Siguiente película. Mis tíos y mis padres en la pileta. Se mueven en silencio, dibujando lentas rondas alrededor de dos bebés. El más chico soy yo. Intento alcanzar una pelota azul que recuerdo haber visto perdida entre la maleza del patio la última vez que fui a sacar cosas a la casa. Le doy un beso a la pelota, luego se me escapa. Mi tía se peina el pelo hacia atrás y sacude el agua de su mano.
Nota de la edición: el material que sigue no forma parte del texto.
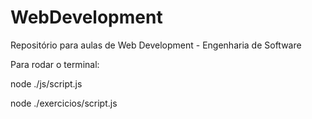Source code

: # WebDevelopment
Repositório para aulas de Web Development - Engenharia de Software

Para rodar o terminal:

node ./js/script.js

node ./exercicios/script.js
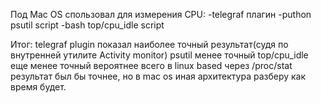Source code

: Под Mac OS спользовал для измерения CPU:
-telegraf плагин
-puthon psutil script
-bash top/cpu_idle script

Итог:
telegraf plugin показал наиболее точный результат(судя по внутренней утилите Activity monitor)
psutil менее точный
top/cpu_idle еще менее точный
вероятнее всего в linux based через /proc/stat результат был бы точнее, но в mac os иная архитектура
разберу как время будет.

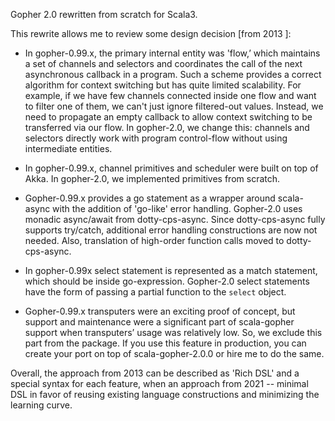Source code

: 
Gopher 2.0 rewritten from scratch for Scala3.  

   This rewrite allows me to review some design decision [from 2013 ]:

- In gopher-0.99.x, the primary internal entity was 'flow,’ which maintains a set of channels and selectors and coordinates the call of the next asynchronous callback in a program.  Such a scheme provides a correct algorithm for context switching but has quite limited scalability. For example, if we have few channels connected inside one flow and want to filter one of them, we can't just ignore filtered-out values.  Instead, we need to propagate an empty callback to allow context switching to be transferred via our flow. In gopher-2.0, we change this: channels and selectors directly work with program control-flow without using intermediate entities.

- In gopher-0.99.x, channel primitives and scheduler were built on top of Akka.  In gopher-2.0, we implemented primitives from scratch.

-  Gopher-0.99.x provides a go statement as a wrapper around scala-async with the addition of  'go-like'  error handling. 
Gopher-2.0 uses monadic async/await from dotty-cps-async.   Since dotty-cps-async fully supports try/catch, additional error handling constructions are now not needed.  Also, translation of high-order function calls moved to dotty-cps-async.

-  In gopher-0.99x select statement is represented as a match statement, which should be inside go-expression.   Gopher-2.0  select statements have the form of passing a partial function to the `select` object.

- Gopher-0.99.x  transputers were an exciting proof of concept, but support and maintenance were a significant part of scala-gopher support when transputers’ usage was relatively low. So, we exclude this part from the package.  If you use this feature in production, you can create your port on top of scala-gopher-2.0.0 or hire me to do the same.


Overall, the approach from 2013 can be described as 'Rich DSL' and a special syntax for each feature, when an approach from 2021 --  minimal DSL in favor of reusing existing language constructions and minimizing the learning curve.  

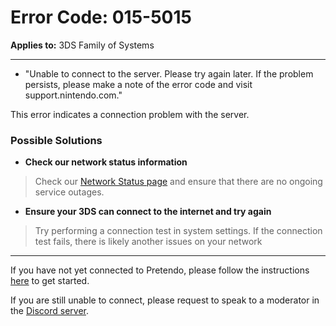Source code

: # Error Code: 015-5015
**Applies to:** 3DS Family of Systems

---

- "Unable to connect to the server. Please try again later. If the problem persists, please make a note of the error code and visit support.nintendo.com."

This error indicates a connection problem with the server.

### Possible Solutions

- **Check our network status information**
> Check our [Network Status page](https://stats.uptimerobot.com/R7E4wiGjJq) and ensure that there are no ongoing service outages.

- **Ensure your 3DS can connect to the internet and try again**
> Try performing a connection test in system settings. If the connection test fails, there is likely another issues on your network


---

If you have not yet connected to Pretendo, please follow the instructions [here](/docs/install) to get started.

If you are still unable to connect, please request to speak to a moderator in the [Discord server](https://invite.gg/pretendo).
Otra película. Mi abuelo tomando mate, rodeado de su mujer y sus hijos. La postal me remite a una clase media que ya no existe: aquella que podía comprar casa, auto, veranear todos los años y educar a sus hijos en los mejores colegios. Todo eso con un solo sueldo y sin tener vínculos con la aristocracia ni haber heredado nada. Mi abuela trabajaba. No era necesario, lo hacía por gusto.
Otro día de campo. Esta vez en compañía de cuñados, sobrinos, etc., toda gente que sólo conozco porque me enseñaron nombres y fotos. Otra postal de la modernidad, tan muerta como los retratados: dos familias con varios hijos estacionan sus autos al costado del río. La sombra del camarógrafo se proyecta en el espacio de tierra entre los dos autos. Comen un asado. Toman mate. Salen a caminar entre los árboles. La fotografía tiene colores actuales. Los dos más chicos –los únicos sobrevivientes– tienen hoy más de sesenta años.
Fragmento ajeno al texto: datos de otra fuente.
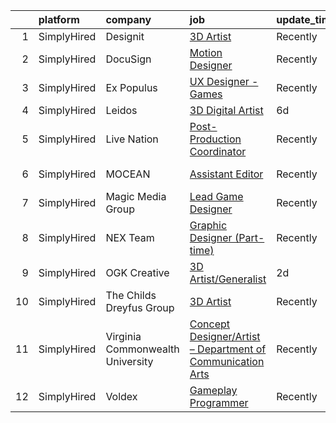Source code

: 

|    | platform    | company                          | job                                                                                                                                                                 | update_time   | location             |
|---:|:------------|:---------------------------------|:--------------------------------------------------------------------------------------------------------------------------------------------------------------------|:--------------|:---------------------|
|  1 | SimplyHired | Designit                         | [3D Artist](https://www.simplyhired.com/job/4yl-FMhTONHWReFzaT1v5Q3X6aWB7OubPMt87WMBOlXWE-7BvjqjYg?q=vfx+designer)                                                  | Recently      | Remote               |
|  2 | SimplyHired | DocuSign                         | [Motion Designer](https://www.simplyhired.com/job/UUooOsDvVwEFuymE9Qsd9IW7sbe0tXHHFqJA-ChcOJZlGbDiqne3dw?q=vfx+designer)                                            | Recently      | Remote               |
|  3 | SimplyHired | Ex Populus                       | [UX Designer - Games](https://www.simplyhired.com/job/uV2CGJ_yRPCTrOr8w6-wyR6MnmE7cjxRuTkSXGIV1qv07AkaNDr7nw?q=vfx+designer)                                        | Recently      | Remote               |
|  4 | SimplyHired | Leidos                           | [3D Digital Artist](https://www.simplyhired.com/job/KTDPzKO-_WeDh4P-BfYUYkhKAosP9zgWc_MVnu6zAXjGGSUI7Rg1tw?q=vfx+designer)                                          | 6d            | Remote               |
|  5 | SimplyHired | Live Nation                      | [Post-Production Coordinator](https://www.simplyhired.com/job/e5ijToRcygPd5LThysnut0irvNRgQAm3IAKQZ6gTj1fCcUwBisrRFQ?q=vfx+designer)                                | Recently      | Hollywood, CA        |
|  6 | SimplyHired | MOCEAN                           | [Assistant Editor](https://www.simplyhired.com/job/Q6TAm7AtngApVeokeeuyxCKrBkIQto2LJy9OQm2_9ZVOrogoRHUJbg?q=vfx+designer)                                           | Recently      | Los Angeles, CA      |
|  7 | SimplyHired | Magic Media Group                | [Lead Game Designer](https://www.simplyhired.com/job/dGHsBVkdiCuExdLr57T20zS8Le1CYOPtzCo4naSxrL0aweBVAZh1bw?q=vfx+designer)                                         | Recently      | Remote               |
|  8 | SimplyHired | NEX Team                         | [Graphic Designer (Part-time)](https://www.simplyhired.com/job/ArAeCERgNJnSROsAEp2n_qO-I_lzyfnz6bM36NLhmwbGxJAjPueYyg?q=vfx+designer)                               | Recently      | Remote               |
|  9 | SimplyHired | OGK Creative                     | [3D Artist/Generalist](https://www.simplyhired.com/job/WjHKspPNcB-YwPtl33WwBlolfIJPtPyA3Fpy0_p7kntHmKFcTrKitw?q=vfx+designer)                                       | 2d            | Delray Beach, FL     |
| 10 | SimplyHired | The Childs Dreyfus Group         | [3D Artist](https://www.simplyhired.com/job/9qQHTNkFQuAOR3Annu56mB3wNYIWdrvshM380558YeBCDU_xg57PWg?q=vfx+designer)                                                  | Recently      | Remote +16 locations |
| 11 | SimplyHired | Virginia Commonwealth University | [Concept Designer/Artist – Department of Communication Arts](https://www.simplyhired.com/job/UYn1GC09c5YWOGub2EKG--7J0N-1e3LQkuFVT9g8tOSFCWrKifAMCw?q=vfx+designer) | Recently      | Richmond, VA         |
| 12 | SimplyHired | Voldex                           | [Gameplay Programmer](https://www.simplyhired.com/job/fAfitGgLHkvEmf6LeQHX_DykxzRJJBhva6fPrFjCyjyeiJtJtWBeOQ?q=vfx+designer)                                        | Recently      | Remote               |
Miro una película tras otra. Actos escolares. Reuniones concurridas en la casa hoy moribunda, por ese entonces aún sin ampliar.
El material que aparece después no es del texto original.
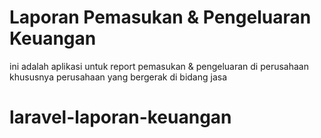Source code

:<h1>Laporan Pemasukan & Pengeluaran Keuangan</h1>

ini adalah aplikasi untuk report pemasukan & pengeluaran di perusahaan khususnya perusahaan yang bergerak di bidang jasa
# laravel-laporan-keuangan
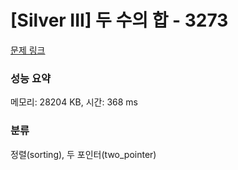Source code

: # [Silver III] 두 수의 합 - 3273 

[문제 링크](https://www.acmicpc.net/problem/3273) 

### 성능 요약

메모리: 28204 KB, 시간: 368 ms

### 분류

정렬(sorting), 두 포인터(two_pointer)


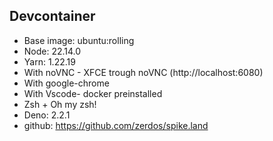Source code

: ## Devcontainer

- Base image: ubuntu:rolling
- Node: 22.14.0
- Yarn: 1.22.19
- With noVNC - XFCE trough noVNC (http://localhost:6080)
- With google-chrome
- With Vscode- docker preinstalled
- Zsh + Oh my zsh!
- Deno: 2.2.1
- github: https://github.com/zerdos/spike.land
En uno de los rollos hay quemaduras. El lente es potente y, si la película permanece expuesta algunos segundos de más, se puede quemar como si le apoyaran la brasa de un cigarrillo. Pongo toda la atención para que eso no suceda.
La imagen se ve quemada, como un mediodía nuclear. Mi madre me tiene en brazos y me acerca a una enredadera para que yo pueda alcanzar una flor con la mano. Luego estoy de pie junto a un tanque australiano. Me tomo del borde y me balanceo, intentando sostenerme con las piernas recién estrenadas. Luego estoy sentado en el pasto, mirando a la cámara, que se acerca. Mis ojos son enormes y me estudian con atención como si el infante fuera yo. El ronroneo suave de la película me envuelve. La cámara se acerca un poco más. Mis ojos ahora ocupan toda la pared del living. La película parpadea un poco, los ojos no. Luego se corta y un silencio de treinta años se derrama en el living a oscuras.
Publicada en Hoy Día Córdoba, el 10 de Septiembre de 2015.